Entries provided section start

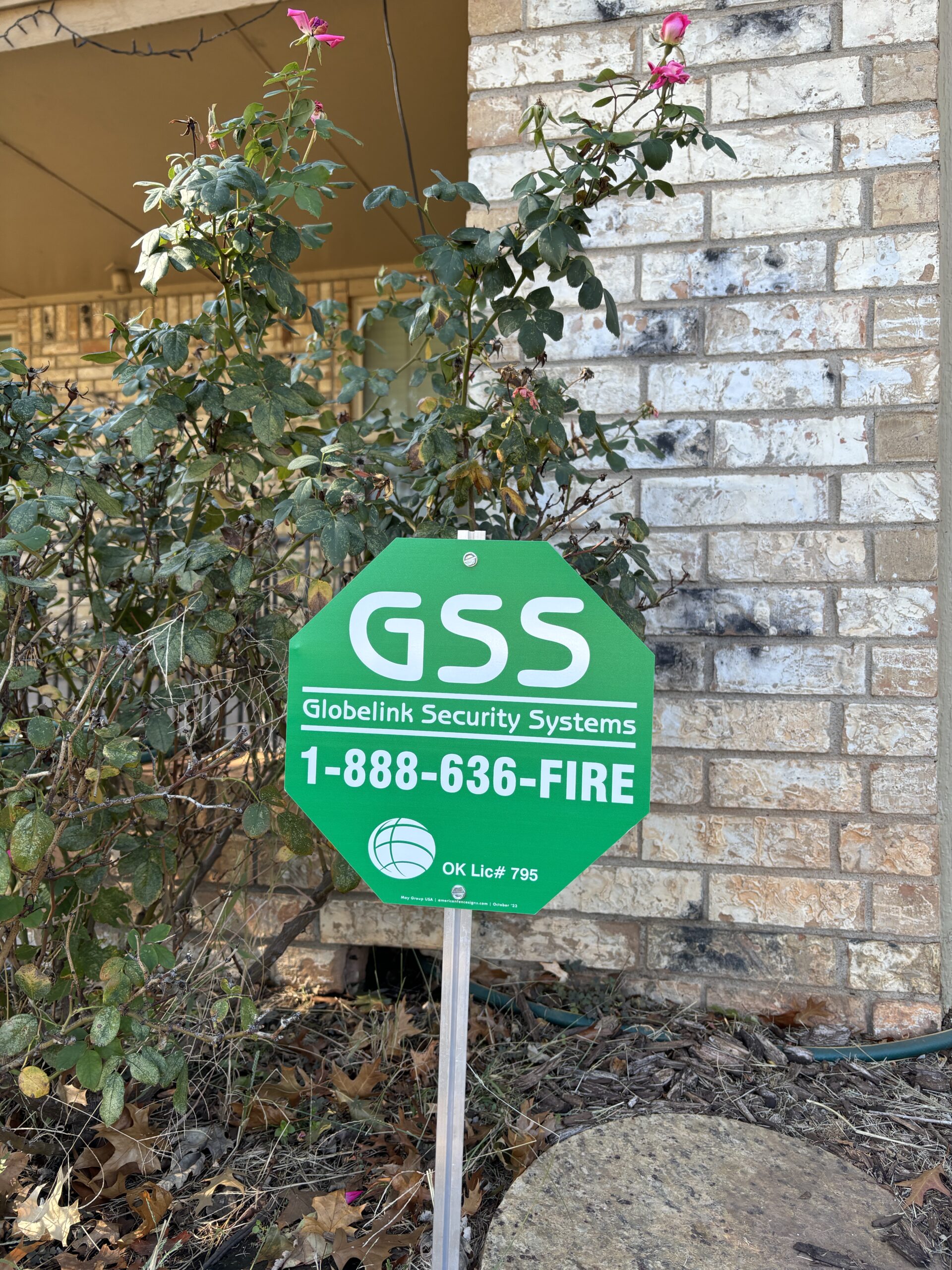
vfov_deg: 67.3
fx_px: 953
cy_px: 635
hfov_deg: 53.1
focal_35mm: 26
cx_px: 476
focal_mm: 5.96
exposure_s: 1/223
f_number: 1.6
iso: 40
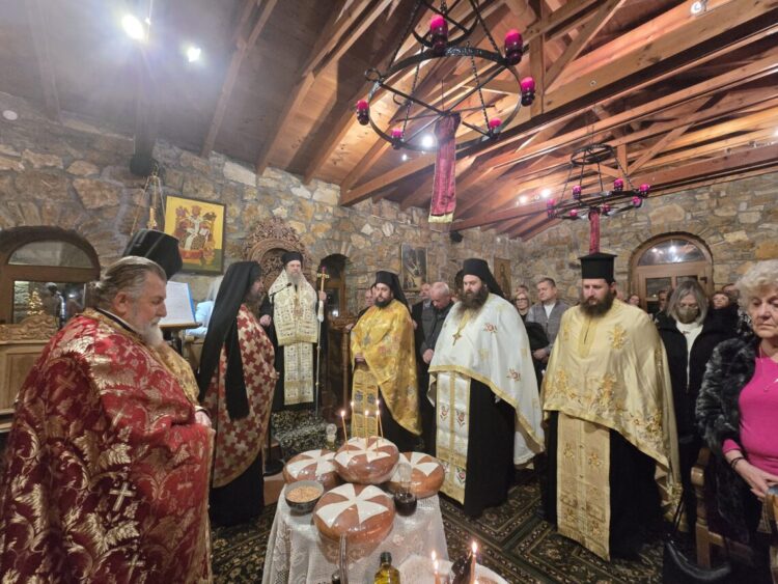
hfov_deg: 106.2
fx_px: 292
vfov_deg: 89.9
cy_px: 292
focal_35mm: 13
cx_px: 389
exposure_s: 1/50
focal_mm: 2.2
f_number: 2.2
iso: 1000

Entries provided section end

How to complete this task ▸ Print the data once more without any change, skipping each picture.

Solution to this task ▸
vfov_deg: 67.3
fx_px: 953
cy_px: 635
hfov_deg: 53.1
focal_35mm: 26
cx_px: 476
focal_mm: 5.96
exposure_s: 1/223
f_number: 1.6
iso: 40
hfov_deg: 106.2
fx_px: 292
vfov_deg: 89.9
cy_px: 292
focal_35mm: 13
cx_px: 389
exposure_s: 1/50
focal_mm: 2.2
f_number: 2.2
iso: 1000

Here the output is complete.